City Chief Sellars' scam is exposed and he is also arrested. Following the events of the fire, all the firefighters at the station are awarded medals, including Shane and Dewey. J.J. invites Shane and Connor to Baskin-Robbins with her and her mom, hinting at relationships between the four of them. Upon seeing how happy Dewey is with them, Trey allows Shane to keep him, adding that now that Dewey has been a true hero, he won't be content with just acting like one. Both Shane and Connor are overjoyed, with Dewey realizing his true potential as a firehouse dog. "Dogpatch" is repaired and restored from the fire damage it sustained, and Engine 55 receives a brand-new 900bhp engine. The team heads off to a grass fire with Dewey following behind.

==Cast==
- Josh Hutcherson as Shane Fahey
- Bruce Greenwood as Captain Connor Fahey (Engine 55)
- Dash Mihok as Trey Falcon
- Steven Culp as City Manager Zachary "Zach" Hayden
- Bill Nunn as Driver / Engineer Joe Musto, The Station Cook, Engine Chauffeur & Pump Operator (Engine 55)
- Bree Turner as Liz Knowles
- Scotch Ellis Loring as Firefighter Lionel Bradford (Engine 55 / Rescue 26)
- Mayte Garcia as Firefighter Pep Clemente, The Station Mechanic (Engine 55)
- Teddy Sears as Probie Firefighter Terrence Kahn (Engine 55 / Rescue 26)
- Claudette Mink as Captain Jessie Presley (Engine 24)
- Hannah Lochner as Jasmine "J.J." Presley
- Matt Cooke as City Chief Corbin Sellars
- Shane Daly as Firefighter Burr Baldwin (Engine 24)
- Randy Triggs as Captain Marc Fahey (Engine 55)
- Arwen, Frodo, Rohan, Stryder as Rexxx / Dewey The Dog

==Production notes==

Rexxx/Dewey is played in the film by four different Irish Terriers named Arwen, Frodo, Rohan and Stryder, named after the characters/location from The Lord of the Rings story.

The film was shot in Toronto and Hamilton, Ontario, Canada.

The building used to portray the fire station is located at 455 Cherry Street in Toronto. The garage section of the building was built specifically for the movie and was torn down after production. This area of Toronto has changed greatly since the movie was filmed.

==Release==

The film was filmed in 2005 but not released until April 4, 2007.
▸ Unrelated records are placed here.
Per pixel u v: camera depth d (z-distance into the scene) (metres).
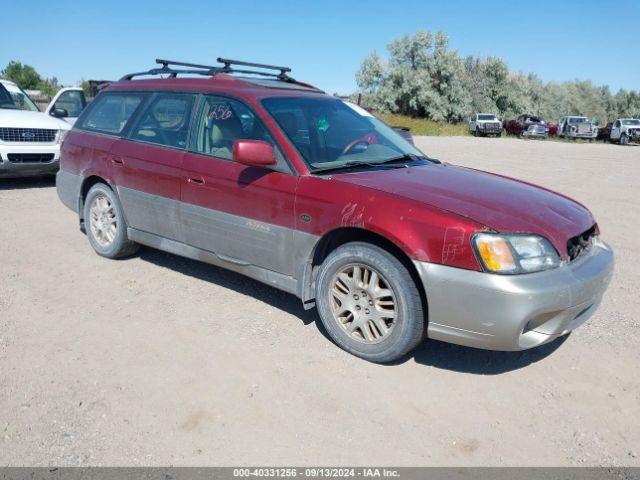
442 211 3.26
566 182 12.41
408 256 3.27
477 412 3.15
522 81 56.06
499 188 3.85
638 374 3.60
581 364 3.70
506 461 2.76
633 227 7.85
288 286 3.96
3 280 4.77
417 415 3.10
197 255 4.55
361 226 3.43
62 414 2.98
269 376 3.41
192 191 4.36
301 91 4.69
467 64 53.72
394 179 3.73
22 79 50.03
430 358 3.73
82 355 3.57
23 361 3.47
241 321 4.14
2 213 7.15
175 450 2.74
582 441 2.93
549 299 3.12
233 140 4.21
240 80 4.59
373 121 4.87
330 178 3.70
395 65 46.75
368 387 3.34
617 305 4.75
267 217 3.91
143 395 3.17
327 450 2.78
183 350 3.69
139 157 4.79
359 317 3.60
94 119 5.53
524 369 3.62
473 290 3.12
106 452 2.71
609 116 93.06
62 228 6.50
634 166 16.78
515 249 3.14
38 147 8.77
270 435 2.88
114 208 5.14
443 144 25.50
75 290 4.62
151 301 4.44
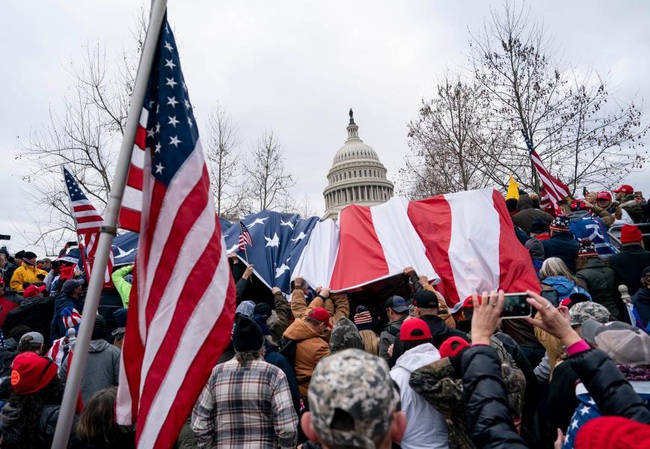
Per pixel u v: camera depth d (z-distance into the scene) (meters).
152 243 3.27
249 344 3.80
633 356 2.36
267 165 26.03
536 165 10.16
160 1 3.23
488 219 7.66
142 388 3.03
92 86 17.23
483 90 20.39
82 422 3.62
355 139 92.88
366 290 7.86
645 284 5.46
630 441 1.46
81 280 7.92
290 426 3.63
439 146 22.98
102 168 17.33
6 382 4.43
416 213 8.11
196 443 4.30
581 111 18.16
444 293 7.25
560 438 2.73
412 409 3.13
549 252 7.24
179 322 3.13
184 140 3.39
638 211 11.43
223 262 3.38
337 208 79.94
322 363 1.59
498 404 2.08
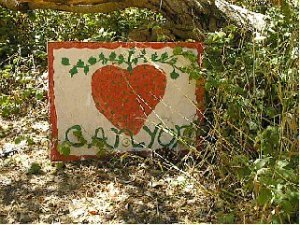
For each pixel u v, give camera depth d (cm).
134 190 252
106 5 340
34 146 299
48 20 454
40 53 411
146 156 280
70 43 269
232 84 258
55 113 274
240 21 315
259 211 221
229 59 279
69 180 261
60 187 255
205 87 254
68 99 273
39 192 251
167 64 275
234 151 245
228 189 243
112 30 418
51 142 275
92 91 274
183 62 274
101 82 274
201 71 264
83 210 237
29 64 401
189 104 279
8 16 454
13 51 424
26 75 371
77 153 277
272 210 217
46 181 260
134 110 277
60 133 275
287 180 207
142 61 274
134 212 236
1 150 294
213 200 241
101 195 249
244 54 278
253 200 222
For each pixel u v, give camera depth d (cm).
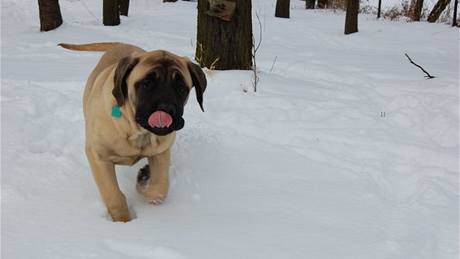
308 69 850
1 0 1898
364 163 478
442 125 575
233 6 740
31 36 1205
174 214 363
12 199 367
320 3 2645
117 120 342
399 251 322
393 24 1831
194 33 1377
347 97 685
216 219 356
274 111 598
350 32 1575
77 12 1861
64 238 314
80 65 820
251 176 441
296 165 465
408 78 819
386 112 628
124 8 1692
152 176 380
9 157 441
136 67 325
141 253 302
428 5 2694
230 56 759
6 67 781
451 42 1444
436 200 405
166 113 308
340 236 339
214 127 542
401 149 507
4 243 305
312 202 393
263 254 308
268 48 1129
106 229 331
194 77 352
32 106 572
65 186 401
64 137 513
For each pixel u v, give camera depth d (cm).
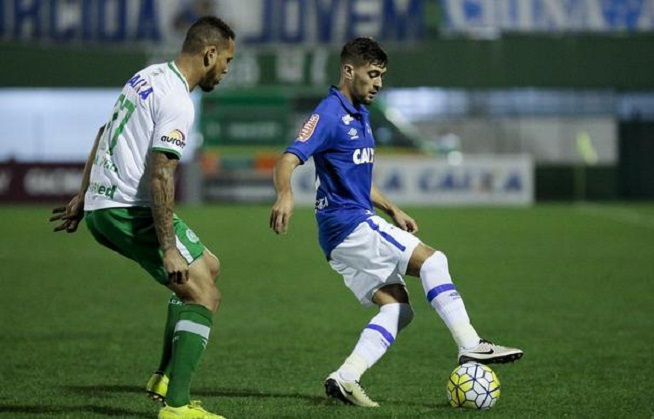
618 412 2325
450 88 13150
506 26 12706
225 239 7594
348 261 2408
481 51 13138
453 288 2353
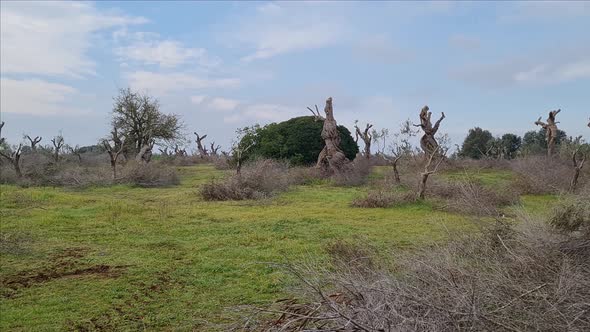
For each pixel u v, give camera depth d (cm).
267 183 1703
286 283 620
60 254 834
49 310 583
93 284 676
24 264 773
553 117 2489
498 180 1947
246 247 875
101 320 553
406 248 729
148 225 1084
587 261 419
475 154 3941
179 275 714
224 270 734
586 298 347
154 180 2084
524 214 539
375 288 361
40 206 1308
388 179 1883
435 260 425
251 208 1361
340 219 1157
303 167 2342
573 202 500
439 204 1320
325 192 1767
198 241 930
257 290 641
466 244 503
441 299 357
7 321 548
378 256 634
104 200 1468
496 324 329
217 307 585
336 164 2130
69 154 3519
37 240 931
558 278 379
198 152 5134
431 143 2275
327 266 648
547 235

It grossed $3.8 million in its opening weekend for a 5-day total of $5.1 million.
Firehouse Dog grossed $13.9 million in the United States and $3.5 million in other countries for a worldwide total of $17.4 million.

==Home media==

The film was released on DVD on July 31, 2007.

==Reception==
Firehouse Dog received mainly mixed to negative reviews from film critics. From 81 critics, it garnered 37% positive reviews on the film-critic aggregate site Rotten Tomatoes. The site's consensus states: "Firehouse Dogs cute premise is ruined with endless fart and poop jokes, and an overlong run time." The film garnered a score of 43/100 on Metacritic from 20 reviews. Justin Chang of Variety called it, "A likable but ungainly mutt of a movie". Ty Burr in The Boston Globe found "the human scenes in Firehouse Dog are perfectly acceptable on the level of a heartwarming family B-movie" but "that dog—or, rather, that digitally enhanced replicant—is just plain creepy". While Carrie Rickey of The Philadelphia Inquirer called it "a touching, family-friendly entertainment about a dog and his boy",

Chris Kaltenbach of The Baltimore Sun felt it was "too busy being inspirational and cuddly to be funny or pointed" and "plays out as though its plot was stuck in molasses". Frank Lovece of Film Journal International capped his review by suggesting that, "Firehouse Dog should be put to sleep before it can do the same to audiences". Michael Phillips of the Chicago Tribune (April 11, 2007) says: "Once it figures out it is more drama than comedy, "Firehouse Dog" exceeds your limited expectations....While the movie's ad campaign suggests wacky antics all the way, a surprisingly affecting and well-acted father/son relationship develops."